By Emily Henry
Here’s how I deal with my medicines: I throw them all into a box in the kitchen pantry next to the peanut butter and forget about them. The result is that if on a rare occasion I need a dose of NyQuil, I’ll pull out the crusty bottle and check the expiration date only to find myself transported back to a cold I had in 2007. I used to think of this as simply disorganized, storing old meds with food. So what? No one is going to accidentally make themselves a peanut butter and NyQuil sandwich.
But things have changed. Five months ago, I became a mom.
So when Judy Cohen with the American Recall Center reached out to PVI about the Medicine Cabinet Clean-Out Challenge, I thought I had better take part.
“We want to bring attention to a hidden safety hazard found in all of our own homes, our medicine cabinet,” wrote Cohen in an email. “It’s so important that we understand the medications we take, how to store them securely, and dispose of them properly.”
Patient Safety Awareness Week is coming up (March 8th to 14th), and paying attention to your medicine cabinet safe is a crucial part patients can play in keeping themselves, and their loved ones, safe.
The Medicine Cabinet Clean-Out Challenge is just three 3 simple steps:
1. Know your medications
– Do you take your prescriptions as prescribed?
– Do you understand all possible side effects?
2. Secure your medications
– Are your medicines stored in a secured location?
– How do you monitor the amount left in each medicine bottle?
3. Dispose your medications
– Do you know how to safely dispose of any unused or expired medications?

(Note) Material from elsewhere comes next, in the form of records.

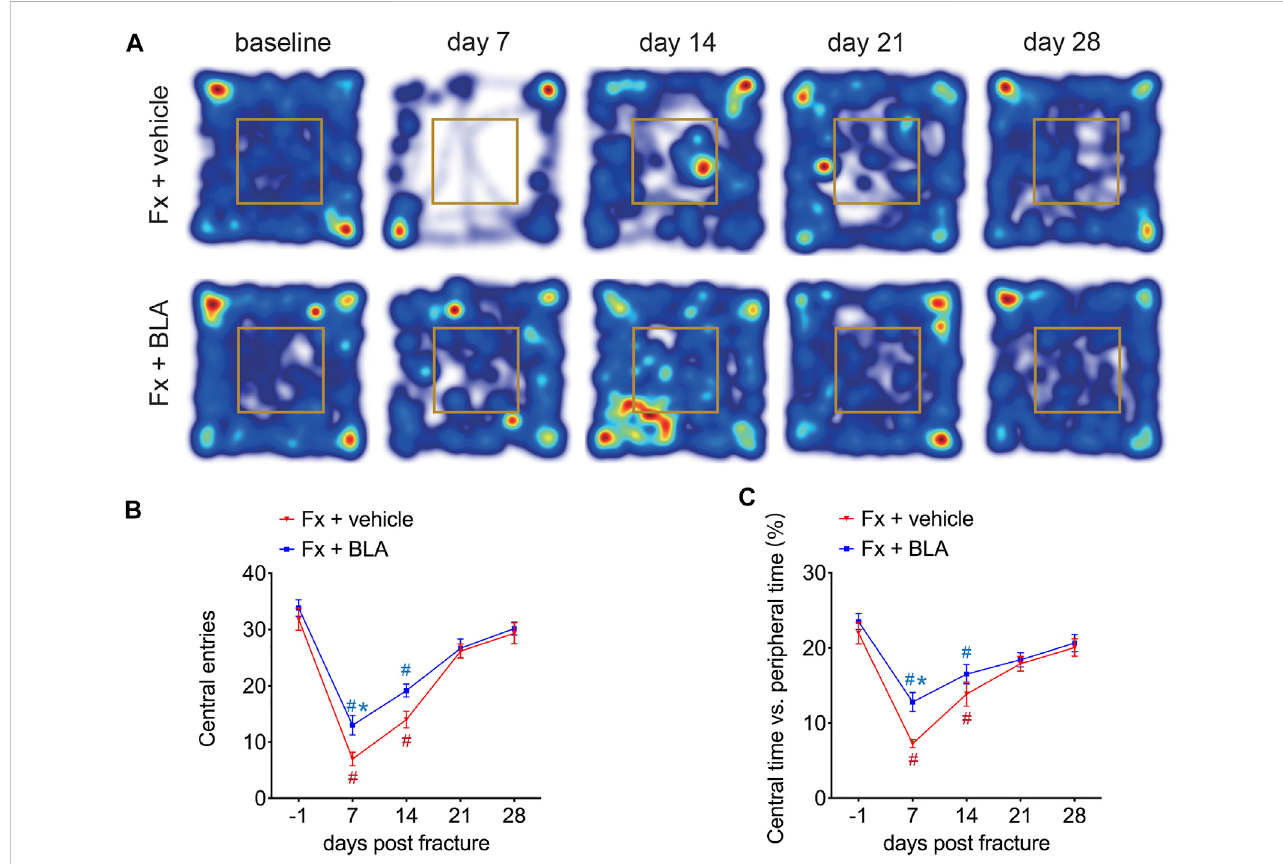
FIGURE 3 The Effects of BLA on anxiety-like behaviors in fracture mice. (A) Representative Heat maps of open- fi eld test comparing movement traces between fracture micetreatedwithBLAorvehicle. (B) Quantitativeanalysis ofentriestothecentralareaofthetwogroups. N =6pergroup. (C) Quantitative analysis of time exploring the central area of the two groups. N = 6 per group. Values are expressed as mean ± SEM. Two-way repeated-measures ANOVA, Dunnett ’ s multiple-comparisons test for differences within each group: # p < 0.05 when compared with baseline (day-1); Bonferroni ’ s multiple-comparisons test for differences between groups: * p < 0.05 when compared with vehicle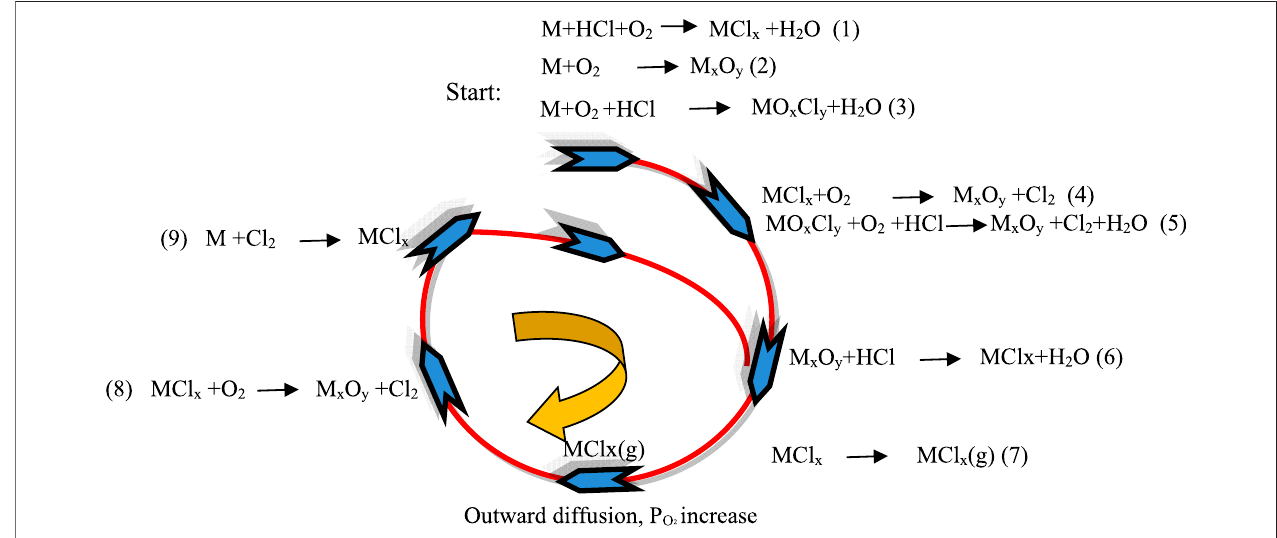
FIGURE 7 | High-temperature chloride corrosion process of metals.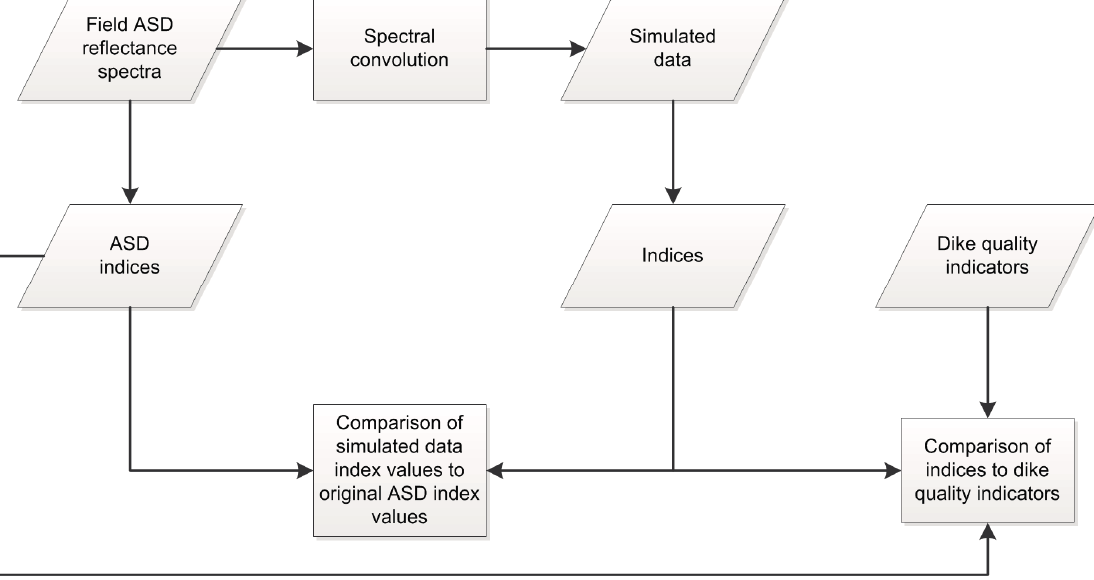
Figure 1. Summary workflow of the materials and methods used in this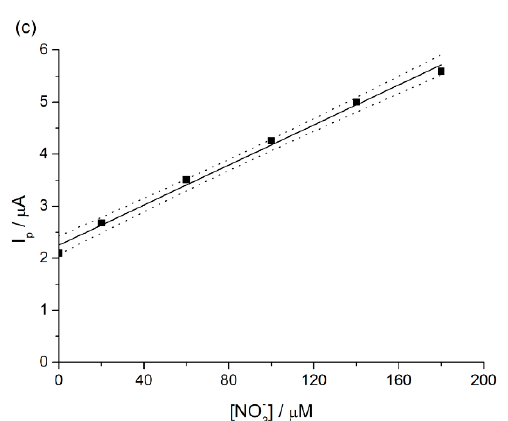
Figure 3. ( a ) Linear sweep voltammograms recorded in acidified river water at 10 mV s − 1 (blank: Dotted line); ( b ) first derivative of LSVs reported in ( a ); ( c ) calibration plot, with confidence bands at 90%, obtained by standard additions for the following concentrations in µ M: 1) 0, 2) 20, 3) 60, 4) 100, 5) 140, 6) 180.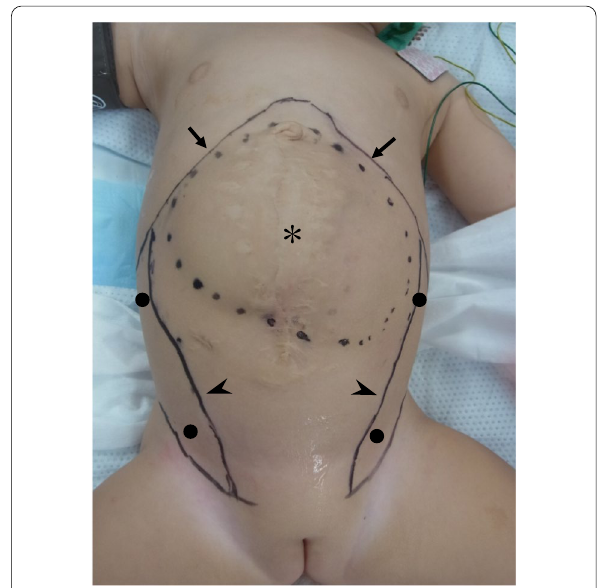
Fig. 1 Preoperative appearance of the patient with protruded liver covered by the skin only ( ∗ ). The inferior edges of the rib are marked by arrows ( ), and the lateral edges of the rectus muscles → are marked by arrowheads ( ➤ ). Port sites ( ● ) are at subcostal and inguinal regions on both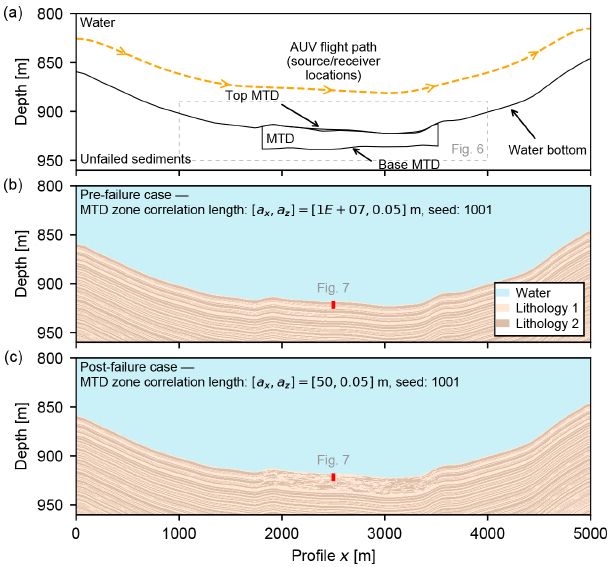
Figure 5. Multi-source synthetic model based on the along-slope AUV sub-bottom profile from the 2017 Black Sea geohazard sur- vey (Fig. 1). (a) Model geometry. The water layer is homoge- neous. The unfailed background sediments and the MTD zone are two-component exponential random media comprising equal parts Lithology 1 and Lithology 2 (see Sect. 3.2 for details of the random fields). Elastic parameters of the component lithologies are listed in Table 1. The source locations along the AUV flight path, approx- imately 40m above the water bottom, are marked by the dashed yellow line (source interval 2m). Two realisations of the model with the same random seed are shown: (b) MTD zone in pre-failure state (lateral correlation length is equivalent to unfailed sediments, a x = 10 7 m), (c) MTD zone in post-failure state (shorter lateral cor- relation length, a x = 50m). The location and extent of the synthetic sediment core in Fig. 7 are shown in red. “MTD” corresponds to mass-transport deposit.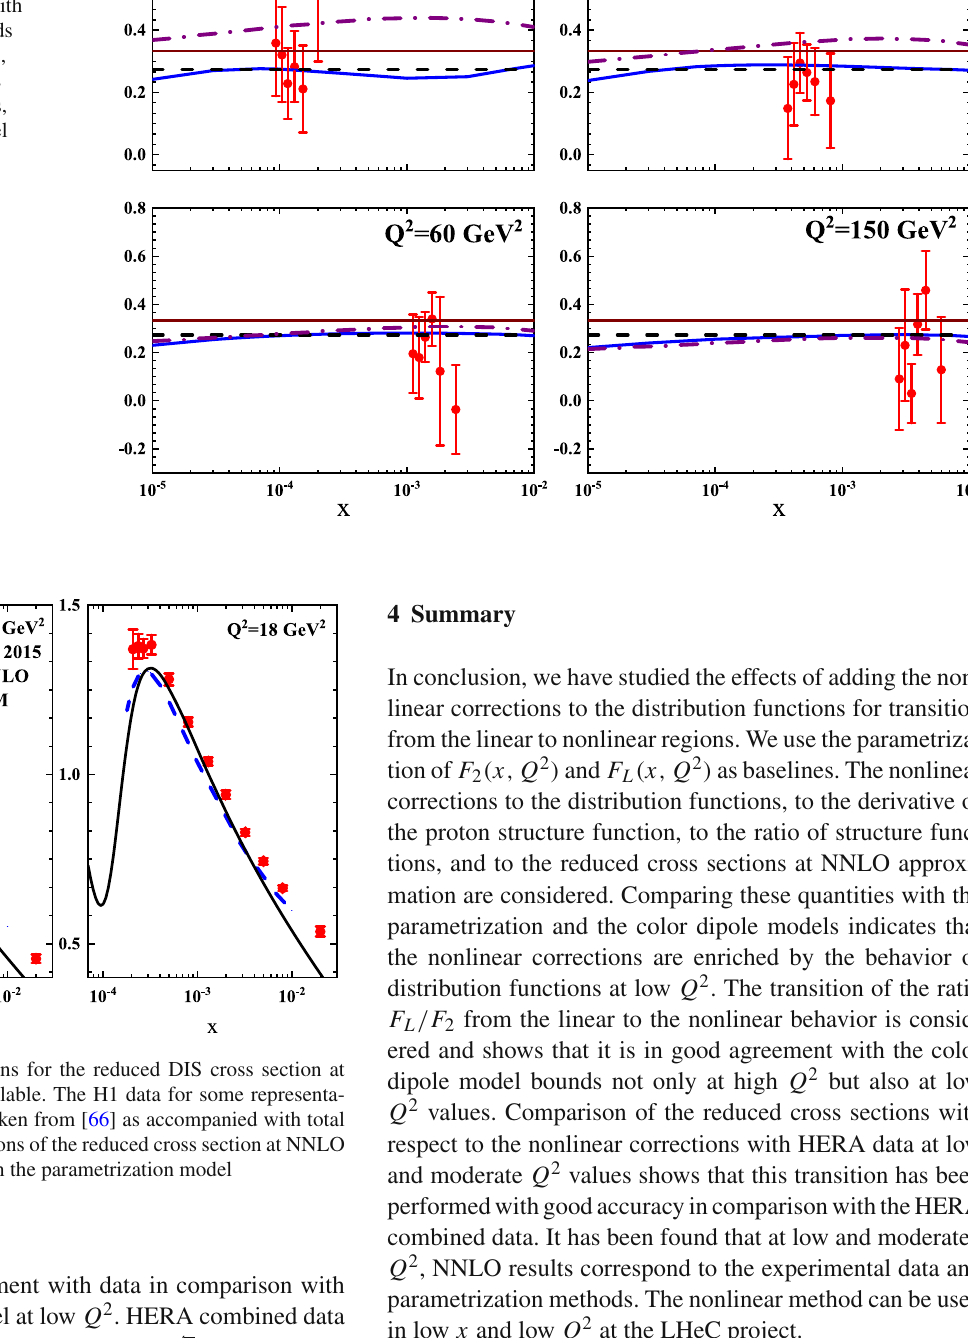
improve the good agreement with data in comparison with the parametrization model at low Q 2 . HERA combined data √ s = 318 GeV as [66] are taken with center of mass energy accompanied with total errors. These low- x predictions are fully compatible with the H1 data presented in [66]. The non- linear corrections are depicted and compared with the linear parametrization models in this figure. Consequently, the non- linear corrections make it possible to perform the high-order corrections to the ultra-high-energy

– Have you checked to see if any medications are recalled?
http://www.recallcenter.com/safety-alerts/
So what did I find in my medicine box? The usual old cold medications, cold sore gel, eye drops and other seemingly innocuous, as-needed drug store purchases. But I was also hoarding a host of post-labor medications for pain and other symptoms of new motherhood. I imagined what it would be like if my little girl was rooting around in the kitchen pantry for a snack found this hoard of candy-like pills and syrupy bottles. It was time to move the drugs away from the condiments and store them somewhere out of reach from little hands and curious minds.